--- Exercise materials ---

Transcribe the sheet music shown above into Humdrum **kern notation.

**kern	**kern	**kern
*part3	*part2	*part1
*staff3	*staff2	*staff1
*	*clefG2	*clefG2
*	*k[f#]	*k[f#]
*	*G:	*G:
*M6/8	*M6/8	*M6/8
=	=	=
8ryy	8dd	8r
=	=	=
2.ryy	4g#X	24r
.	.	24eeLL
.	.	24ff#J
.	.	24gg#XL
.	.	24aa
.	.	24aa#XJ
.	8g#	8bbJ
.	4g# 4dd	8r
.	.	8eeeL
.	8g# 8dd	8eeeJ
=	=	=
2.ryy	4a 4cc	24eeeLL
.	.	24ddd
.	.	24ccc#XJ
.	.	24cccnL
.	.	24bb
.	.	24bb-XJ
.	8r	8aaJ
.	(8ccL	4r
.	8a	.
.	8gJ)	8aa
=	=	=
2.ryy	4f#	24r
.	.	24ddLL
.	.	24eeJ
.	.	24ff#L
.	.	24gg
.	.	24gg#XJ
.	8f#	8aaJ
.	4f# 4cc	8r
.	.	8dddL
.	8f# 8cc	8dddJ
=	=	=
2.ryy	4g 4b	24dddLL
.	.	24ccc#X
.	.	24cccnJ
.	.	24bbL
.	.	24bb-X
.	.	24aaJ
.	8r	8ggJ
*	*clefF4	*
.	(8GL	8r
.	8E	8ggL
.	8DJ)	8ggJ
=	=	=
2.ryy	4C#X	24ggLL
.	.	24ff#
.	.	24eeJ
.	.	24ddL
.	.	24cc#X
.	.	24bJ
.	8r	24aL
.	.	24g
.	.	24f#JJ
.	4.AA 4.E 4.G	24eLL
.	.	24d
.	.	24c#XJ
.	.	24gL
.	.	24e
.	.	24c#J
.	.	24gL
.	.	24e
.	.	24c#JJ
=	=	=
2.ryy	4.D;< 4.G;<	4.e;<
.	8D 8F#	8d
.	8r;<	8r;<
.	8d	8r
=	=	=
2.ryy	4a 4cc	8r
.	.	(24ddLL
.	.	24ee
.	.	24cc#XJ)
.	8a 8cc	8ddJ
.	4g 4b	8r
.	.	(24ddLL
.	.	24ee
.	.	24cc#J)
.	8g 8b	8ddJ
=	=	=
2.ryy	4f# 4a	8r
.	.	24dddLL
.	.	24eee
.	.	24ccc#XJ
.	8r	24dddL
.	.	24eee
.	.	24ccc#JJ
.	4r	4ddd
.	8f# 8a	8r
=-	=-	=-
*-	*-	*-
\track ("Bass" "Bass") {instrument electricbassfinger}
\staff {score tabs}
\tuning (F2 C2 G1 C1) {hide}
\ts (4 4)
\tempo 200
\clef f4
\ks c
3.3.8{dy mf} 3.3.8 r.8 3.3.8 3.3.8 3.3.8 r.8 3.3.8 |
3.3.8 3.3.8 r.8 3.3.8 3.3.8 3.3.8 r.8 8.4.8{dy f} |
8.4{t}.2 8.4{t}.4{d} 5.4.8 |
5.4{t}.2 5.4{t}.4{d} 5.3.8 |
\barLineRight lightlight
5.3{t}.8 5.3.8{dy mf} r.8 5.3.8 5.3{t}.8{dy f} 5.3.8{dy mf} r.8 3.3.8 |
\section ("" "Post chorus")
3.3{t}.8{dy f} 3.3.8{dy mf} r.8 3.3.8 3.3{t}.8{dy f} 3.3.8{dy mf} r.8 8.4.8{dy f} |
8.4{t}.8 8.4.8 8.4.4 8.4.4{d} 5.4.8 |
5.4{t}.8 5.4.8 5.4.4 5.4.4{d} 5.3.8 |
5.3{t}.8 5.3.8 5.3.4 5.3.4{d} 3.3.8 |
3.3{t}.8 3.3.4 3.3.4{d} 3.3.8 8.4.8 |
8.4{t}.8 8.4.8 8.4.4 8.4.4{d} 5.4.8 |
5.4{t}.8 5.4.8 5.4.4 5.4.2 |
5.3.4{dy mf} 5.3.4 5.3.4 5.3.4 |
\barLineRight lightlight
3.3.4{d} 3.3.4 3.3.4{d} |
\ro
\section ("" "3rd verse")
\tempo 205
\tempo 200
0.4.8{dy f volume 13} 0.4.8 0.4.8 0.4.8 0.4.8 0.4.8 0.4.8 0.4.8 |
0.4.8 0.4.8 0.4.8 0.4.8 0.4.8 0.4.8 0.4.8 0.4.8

---

Arrange every line of the records above as a numbered list, leaving out any blank lines.

1. Transcribe the sheet music shown above into Humdrum **kern notation.
2. **kern	**kern	**kern
3. *part3	*part2	*part1
4. *staff3	*staff2	*staff1
5. *	*clefG2	*clefG2
6. *	*k[f#]	*k[f#]
7. *	*G:	*G:
8. *M6/8	*M6/8	*M6/8
9. =	=	=
10. 8ryy	8dd	8r
11. =	=	=
12. 2.ryy	4g#X	24r
13. .	.	24eeLL
14. .	.	24ff#J
15. .	.	24gg#XL
16. .	.	24aa
17. .	.	24aa#XJ
18. .	8g#	8bbJ
19. .	4g# 4dd	8r
20. .	.	8eeeL
21. .	8g# 8dd	8eeeJ
22. =	=	=
23. 2.ryy	4a 4cc	24eeeLL
24. .	.	24ddd
25. .	.	24ccc#XJ
26. .	.	24cccnL
27. .	.	24bb
28. .	.	24bb-XJ
29. .	8r	8aaJ
30. .	(8ccL	4r
31. .	8a	.
32. .	8gJ)	8aa
33. =	=	=
34. 2.ryy	4f#	24r
35. .	.	24ddLL
36. .	.	24eeJ
37. .	.	24ff#L
38. .	.	24gg
39. .	.	24gg#XJ
40. .	8f#	8aaJ
41. .	4f# 4cc	8r
42. .	.	8dddL
43. .	8f# 8cc	8dddJ
44. =	=	=
45. 2.ryy	4g 4b	24dddLL
46. .	.	24ccc#X
47. .	.	24cccnJ
48. .	.	24bbL
49. .	.	24bb-X
50. .	.	24aaJ
51. .	8r	8ggJ
52. *	*clefF4	*
53. .	(8GL	8r
54. .	8E	8ggL
55. .	8DJ)	8ggJ
56. =	=	=
57. 2.ryy	4C#X	24ggLL
58. .	.	24ff#
59. .	.	24eeJ
60. .	.	24ddL
61. .	.	24cc#X
62. .	.	24bJ
63. .	8r	24aL
64. .	.	24g
65. .	.	24f#JJ
66. .	4.AA 4.E 4.G	24eLL
67. .	.	24d
68. .	.	24c#XJ
69. .	.	24gL
70. .	.	24e
71. .	.	24c#J
72. .	.	24gL
73. .	.	24e
74. .	.	24c#JJ
75. =	=	=
76. 2.ryy	4.D;< 4.G;<	4.e;<
77. .	8D 8F#	8d
78. .	8r;<	8r;<
79. .	8d	8r
80. =	=	=
81. 2.ryy	4a 4cc	8r
82. .	.	(24ddLL
83. .	.	24ee
84. .	.	24cc#XJ)
85. .	8a 8cc	8ddJ
86. .	4g 4b	8r
87. .	.	(24ddLL
88. .	.	24ee
89. .	.	24cc#J)
90. .	8g 8b	8ddJ
91. =	=	=
92. 2.ryy	4f# 4a	8r
93. .	.	24dddLL
94. .	.	24eee
95. .	.	24ccc#XJ
96. .	8r	24dddL
97. .	.	24eee
98. .	.	24ccc#JJ
99. .	4r	4ddd
100. .	8f# 8a	8r
101. =-	=-	=-
102. *-	*-	*-
103. \track ("Bass" "Bass") {instrument electricbassfinger}
104. \staff {score tabs}
105. \tuning (F2 C2 G1 C1) {hide}
106. \ts (4 4)
107. \tempo 200
108. \clef f4
109. \ks c
110. 3.3.8{dy mf} 3.3.8 r.8 3.3.8 3.3.8 3.3.8 r.8 3.3.8 |
111. 3.3.8 3.3.8 r.8 3.3.8 3.3.8 3.3.8 r.8 8.4.8{dy f} |
112. 8.4{t}.2 8.4{t}.4{d} 5.4.8 |
113. 5.4{t}.2 5.4{t}.4{d} 5.3.8 |
114. \barLineRight lightlight
115. 5.3{t}.8 5.3.8{dy mf} r.8 5.3.8 5.3{t}.8{dy f} 5.3.8{dy mf} r.8 3.3.8 |
116. \section ("" "Post chorus")
117. 3.3{t}.8{dy f} 3.3.8{dy mf} r.8 3.3.8 3.3{t}.8{dy f} 3.3.8{dy mf} r.8 8.4.8{dy f} |
118. 8.4{t}.8 8.4.8 8.4.4 8.4.4{d} 5.4.8 |
119. 5.4{t}.8 5.4.8 5.4.4 5.4.4{d} 5.3.8 |
120. 5.3{t}.8 5.3.8 5.3.4 5.3.4{d} 3.3.8 |
121. 3.3{t}.8 3.3.4 3.3.4{d} 3.3.8 8.4.8 |
122. 8.4{t}.8 8.4.8 8.4.4 8.4.4{d} 5.4.8 |
123. 5.4{t}.8 5.4.8 5.4.4 5.4.2 |
124. 5.3.4{dy mf} 5.3.4 5.3.4 5.3.4 |
125. \barLineRight lightlight
126. 3.3.4{d} 3.3.4 3.3.4{d} |
127. \ro
128. \section ("" "3rd verse")
129. \tempo 205
130. \tempo 200
131. 0.4.8{dy f volume 13} 0.4.8 0.4.8 0.4.8 0.4.8 0.4.8 0.4.8 0.4.8 |
132. 0.4.8 0.4.8 0.4.8 0.4.8 0.4.8 0.4.8 0.4.8 0.4.8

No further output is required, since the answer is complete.